In order to understand how ROS levels are genetically controlled, we have performed a genome-wide RNAi screen for regulators of ROS in Drosophila cells and have identified a number of both known and novel genes that are enhancers or suppressors of superoxide levels.
Inhibition of Drosophila dorsal/dl, which encodes an Nf-kB/Rel protein, was isolated as a suppressor of ROS consistent with previous studies in mammalian systems that have demonstrated an antioxidant function for Nf-kB. Interestingly we also isolated cactus/cact, the Drosophila ortholog of the Nf-kB inhibitor IkB as a ROS suppressor. While inhibition and hyperactivation of Nf-kB signaling lead to similar increases in ROS levels, the underlying biochemical mechanisms for the observed increase are likely very different. To begin to understand these differences, we performed two sets of experiments.
First, we profiled genome-wide mRNA expression in Nf-kB and IkB deficient cells in order to determine the transcriptional targets of Nf-kB that may be involved in regulating ROS levels. Second, we performed a series of screens in Drosophila cells for regulators of ROS where we inhibited kinases, phosphatases, and transcription factors (TFs) in sensitized backgrounds in which either Nf-kB or IkB was also inhibited by RNAi.

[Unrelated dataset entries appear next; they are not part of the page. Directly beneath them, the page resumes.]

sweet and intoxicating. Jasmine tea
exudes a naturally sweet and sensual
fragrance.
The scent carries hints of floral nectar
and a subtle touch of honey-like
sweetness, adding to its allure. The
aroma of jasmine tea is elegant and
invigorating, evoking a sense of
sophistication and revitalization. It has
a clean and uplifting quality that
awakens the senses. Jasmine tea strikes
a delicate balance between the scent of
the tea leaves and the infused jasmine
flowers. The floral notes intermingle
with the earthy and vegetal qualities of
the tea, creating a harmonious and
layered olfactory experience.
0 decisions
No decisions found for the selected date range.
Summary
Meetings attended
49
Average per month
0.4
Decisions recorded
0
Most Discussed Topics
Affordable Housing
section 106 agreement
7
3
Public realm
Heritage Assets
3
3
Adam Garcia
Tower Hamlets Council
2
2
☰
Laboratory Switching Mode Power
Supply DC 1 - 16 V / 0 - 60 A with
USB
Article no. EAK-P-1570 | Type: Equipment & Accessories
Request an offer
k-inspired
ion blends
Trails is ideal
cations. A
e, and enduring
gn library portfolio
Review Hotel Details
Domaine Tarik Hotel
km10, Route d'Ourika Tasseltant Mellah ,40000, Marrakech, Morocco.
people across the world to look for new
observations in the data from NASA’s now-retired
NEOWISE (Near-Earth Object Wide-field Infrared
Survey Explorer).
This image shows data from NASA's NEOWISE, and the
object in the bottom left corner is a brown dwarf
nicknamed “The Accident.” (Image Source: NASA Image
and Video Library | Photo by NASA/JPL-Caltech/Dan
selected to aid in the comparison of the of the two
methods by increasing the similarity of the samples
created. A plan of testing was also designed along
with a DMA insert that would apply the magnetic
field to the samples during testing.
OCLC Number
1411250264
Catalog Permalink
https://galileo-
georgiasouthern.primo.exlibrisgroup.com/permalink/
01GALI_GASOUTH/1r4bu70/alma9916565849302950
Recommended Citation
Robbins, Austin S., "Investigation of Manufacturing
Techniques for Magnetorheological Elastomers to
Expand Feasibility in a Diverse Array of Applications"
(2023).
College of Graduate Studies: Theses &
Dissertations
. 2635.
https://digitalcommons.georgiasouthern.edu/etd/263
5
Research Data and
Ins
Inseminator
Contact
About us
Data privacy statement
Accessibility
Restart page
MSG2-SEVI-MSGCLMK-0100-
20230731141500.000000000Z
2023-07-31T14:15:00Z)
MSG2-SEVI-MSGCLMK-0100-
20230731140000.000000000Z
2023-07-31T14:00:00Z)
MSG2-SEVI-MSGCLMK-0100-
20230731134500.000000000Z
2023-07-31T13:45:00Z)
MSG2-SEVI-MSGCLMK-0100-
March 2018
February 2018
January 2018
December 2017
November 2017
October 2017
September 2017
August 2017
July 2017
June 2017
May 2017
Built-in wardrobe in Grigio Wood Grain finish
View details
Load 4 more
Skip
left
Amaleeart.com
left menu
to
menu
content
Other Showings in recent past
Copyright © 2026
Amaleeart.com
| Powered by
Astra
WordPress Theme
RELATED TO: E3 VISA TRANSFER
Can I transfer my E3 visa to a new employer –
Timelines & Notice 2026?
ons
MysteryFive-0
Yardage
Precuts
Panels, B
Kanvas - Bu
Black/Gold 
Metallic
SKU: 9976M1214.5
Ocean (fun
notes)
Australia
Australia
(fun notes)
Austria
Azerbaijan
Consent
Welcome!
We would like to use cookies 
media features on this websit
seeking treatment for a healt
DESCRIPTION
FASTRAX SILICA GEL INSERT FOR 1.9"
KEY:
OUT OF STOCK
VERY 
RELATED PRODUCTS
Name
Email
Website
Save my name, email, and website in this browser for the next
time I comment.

That many genes isolated in these sensitized screens are also well-characterized regulators of insulin signaling, metabolism, ER stress, and autophagy strongly suggests these cellular processes are normally involved in Nf-kB-mediated ROS production. But these systems-level studies do not provide insight into the biochemical mechanisms by which Nf-kB, Nf-kB genetic interactors, and Nf-kB transcriptional targets are involved in control of ROS.
We are now: (a) performing studies with the aim of understanding how Nf-kB transcriptional dynamics are regulated by the genetic interactors identified by sensitized RNAi screens for regulators of ROS; (b) determining how Nf-kB and its interactors are involved in the control of ROS levels by acting as regulators of ER stress, insulin signaling and autophagy; (c) assembling a comprehensive genome-wide list of ROS regulators that interact with Nf-kB and IkB; and (d) performing computational integration to develop hierarchical and dynamic systems-level models of the Nf-kB signaling networks which regulate ROS levels.